RICHMOND, Va. -- Whether on the home front or the battlefield, Travis Manion is remembered as a natural born leader. The young man with a sterling reputation and character inspired family and friends like fellow U.S. Marine Corky Gardner.
Gardner met Travis in 1994 when he was in the seventh grade.
"Travis was more of that quiet leader where you saw the core of him which had such dedication and wanted to follow his example," Gardner said. "If you looked up Marine in the dictionary you would see Travis’ picture next to the definition."
Manion was a Naval Academy graduate and also trained and served at Quantico in Virginia. He put others before himself, and lived by the words “If not me, then who.”
"Sometimes a person walks into the room and you’re captivated by that," Gardner said. "Travis was so humble. He never sought that kind of recognition."
Eleven years ago, in April 2007, while Travis was serving his second tour in Iraq, a sniper ended his life in Fallujah.
Travis died saving fellow wounded soldiers.
"I think about him all of the time," Gardner said. “Iron sharpens Iron. One person makes a person better. Holding other people accountable and caring for them."
But the loss of Travis was not in vain.
Shortly after his death, the Manion family established a foundation in Travis’ name. The Travis Manion Foundation carries on the legacy of the fallen Marine by helping veterans, families of fallen heroes, and first responders.

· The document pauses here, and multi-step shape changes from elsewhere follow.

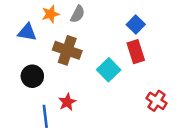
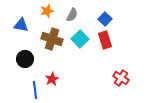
orange star: (50, 14) -> (47, 11), moved
gray semicircle: (78, 14) -> (72, 15), moved
cyan square: (109, 70) -> (80, 39), moved

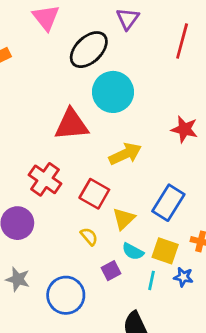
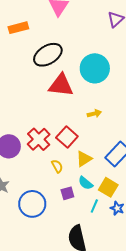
black ellipse: (89, 50) -> (48, 55), moved
yellow arrow: (125, 154) -> (94, 114), size x0.6
red cross: (45, 179) -> (39, 139), moved

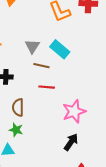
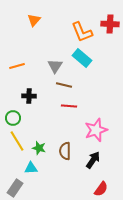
cyan rectangle: (60, 49) -> (82, 58), moved
brown semicircle: (18, 107) -> (65, 151), moved

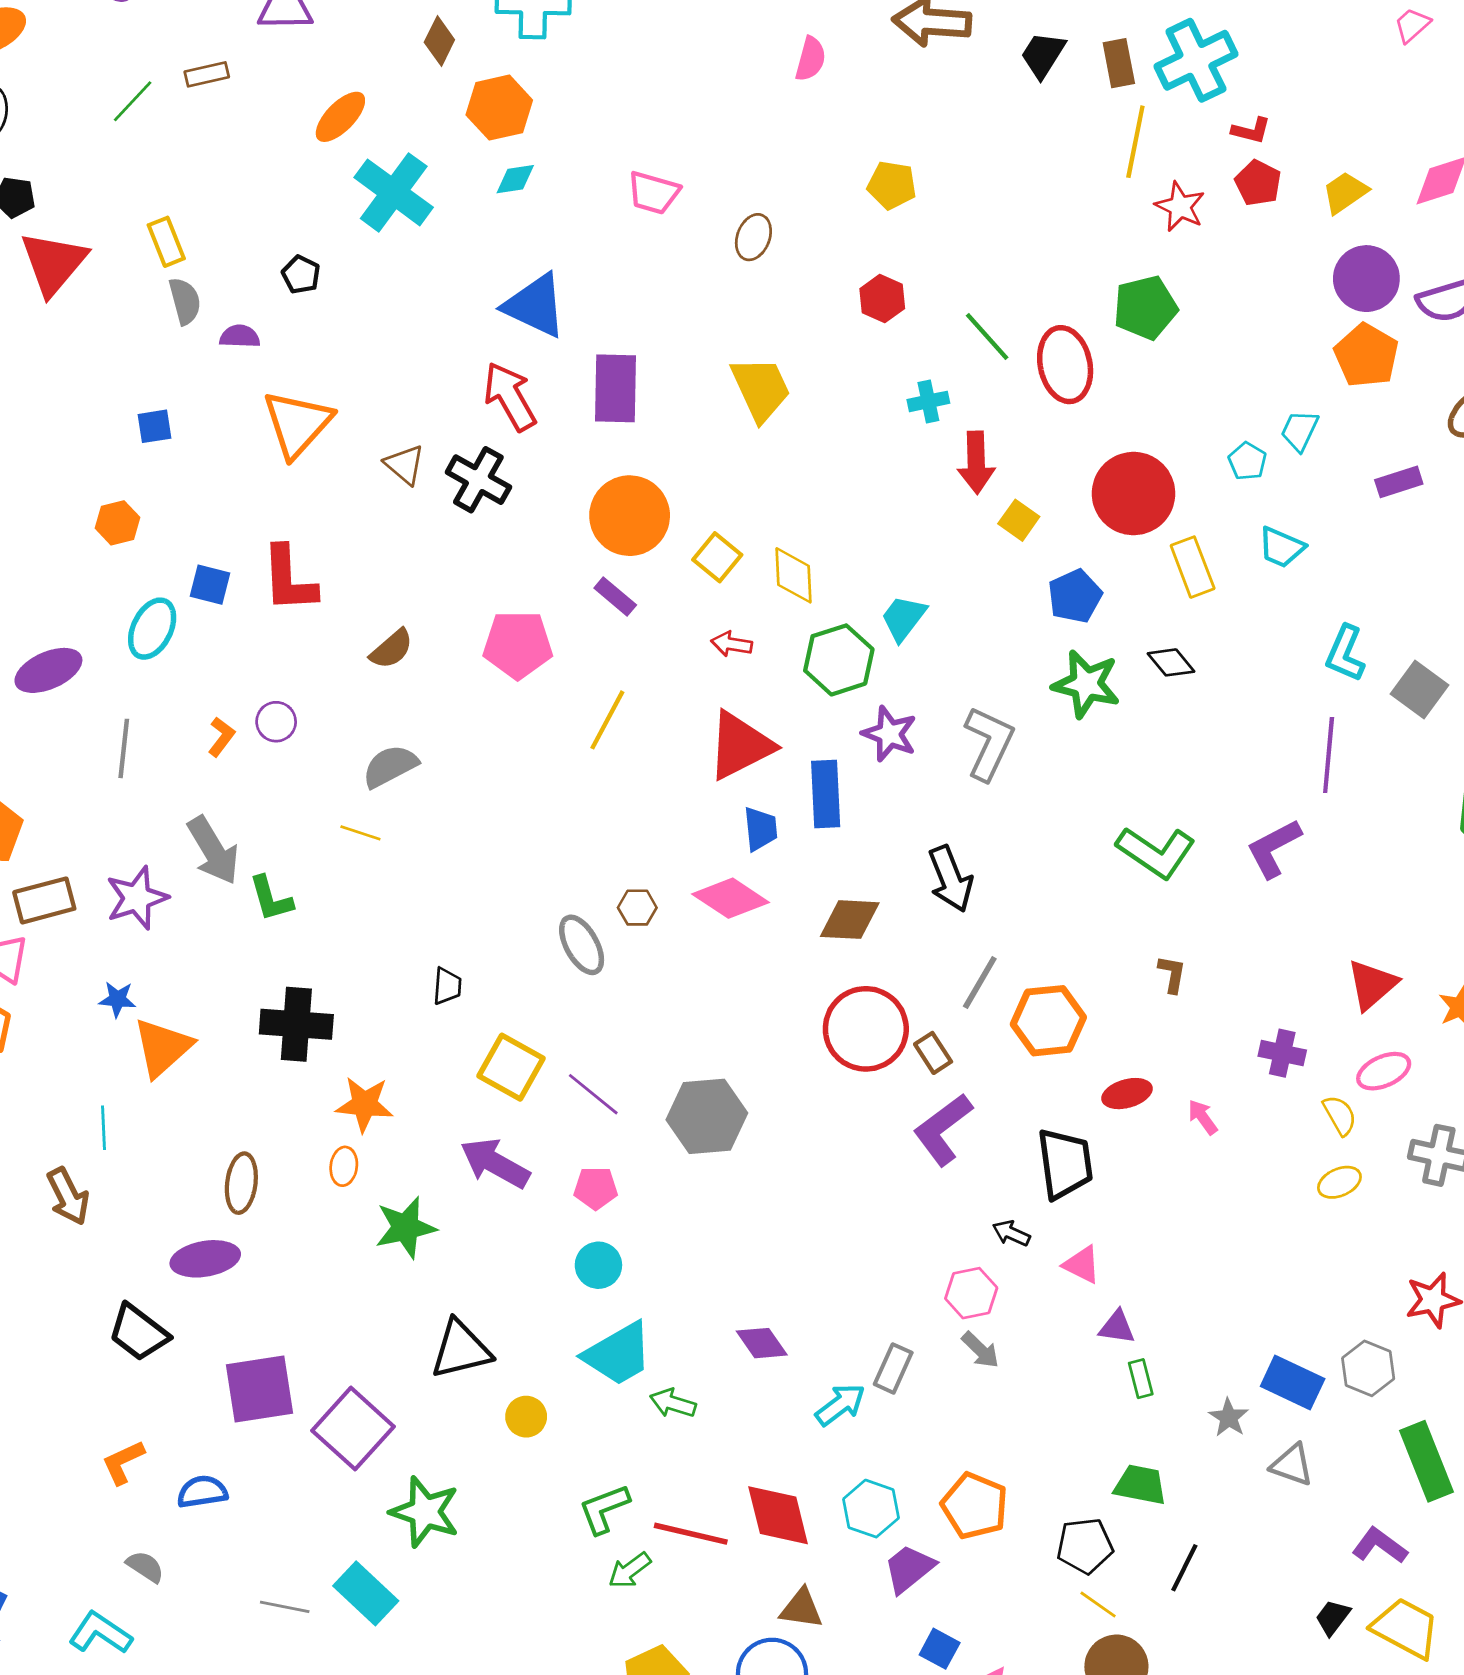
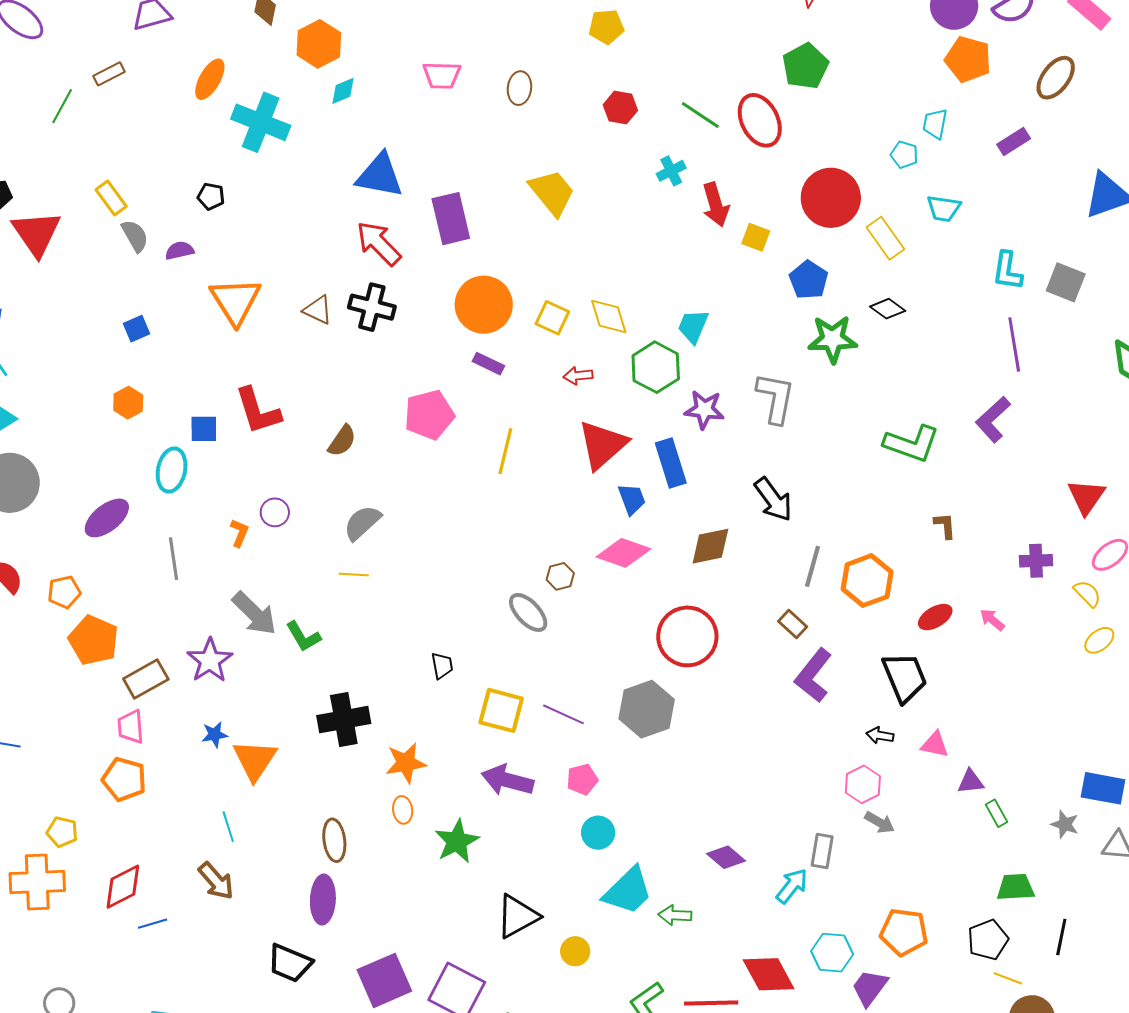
red circle: (866, 1029) -> (687, 636), moved
purple ellipse: (205, 1259) -> (323, 900), turned -63

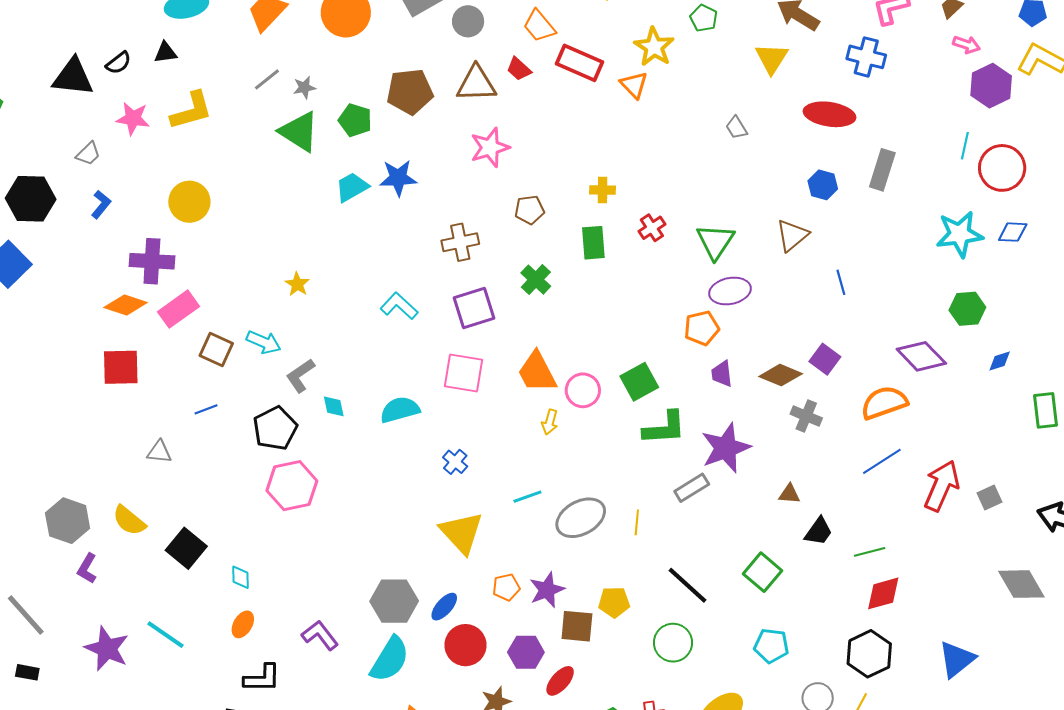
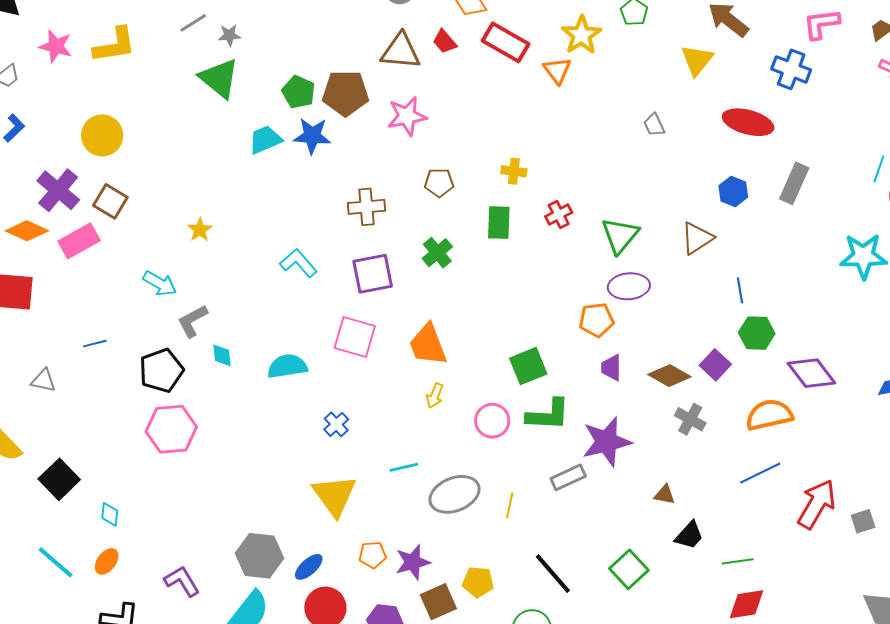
brown pentagon: (410, 92) -> (345, 93), moved
green pentagon: (355, 120) -> (298, 92), moved
purple cross: (152, 261) -> (58, 190), turned 30
green hexagon: (967, 309) -> (757, 333), moved
brown square: (216, 349) -> (110, 201), moved
pink circle: (583, 390) -> (492, 421), moved
brown square: (577, 626) -> (438, 602), turned -36
cyan line: (165, 635) -> (56, 562), moved

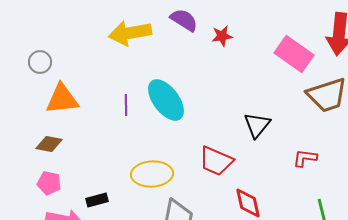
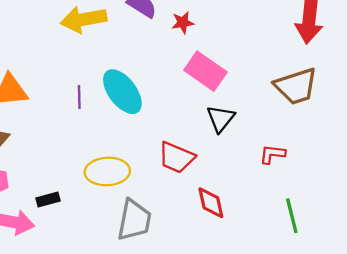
pink rectangle: (294, 54) -> (205, 71), moved

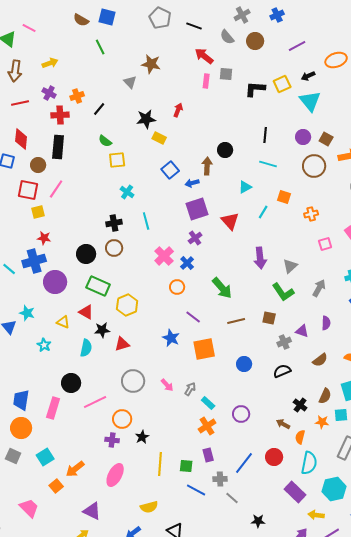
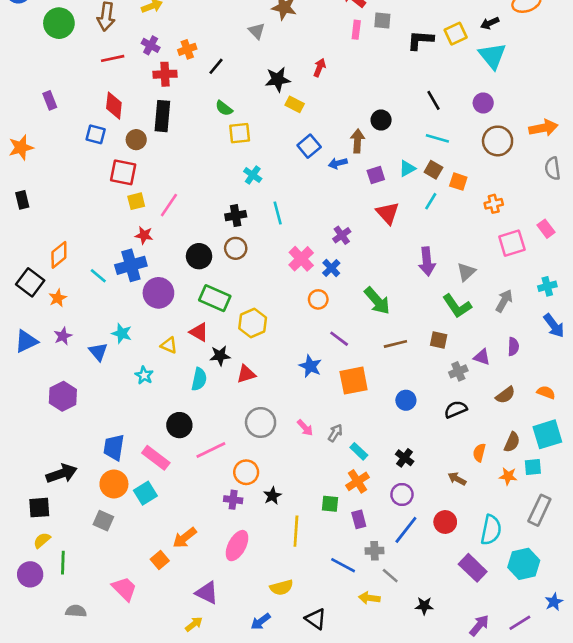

Foundation mentors like Clay Grogan also lead youth groups in community service projects like the construction of the Veterans and Athletes United memorial in Chesterfield.
"The whole basis on the organization is the way Travis lived his life," Grogan said. :You look for the first thing you can do to help out. It’s a fantastic organization.”
Next month, the Travis Manion Foundation steps into the spotlight. Clay Grogan said the Foundation’s annual 9/11 Heroes Run invites Richmonders to tackle a 5K across the river to remember service members who made the ultimate sacrifice.
"The run has grown since we started this," Grogan said.
Organizers said Travis’ giving spirit will be alive and well along the course.
Travis Manion’s life may have been cut short, but the courageous young man -- who will forever be 27 -- still inspires to this day.
"I’ve run 5k races just like this with Travis right next to me," Gardner said. "The way he led his Marines is the way we should all care for the people we’re all blessed to work with.”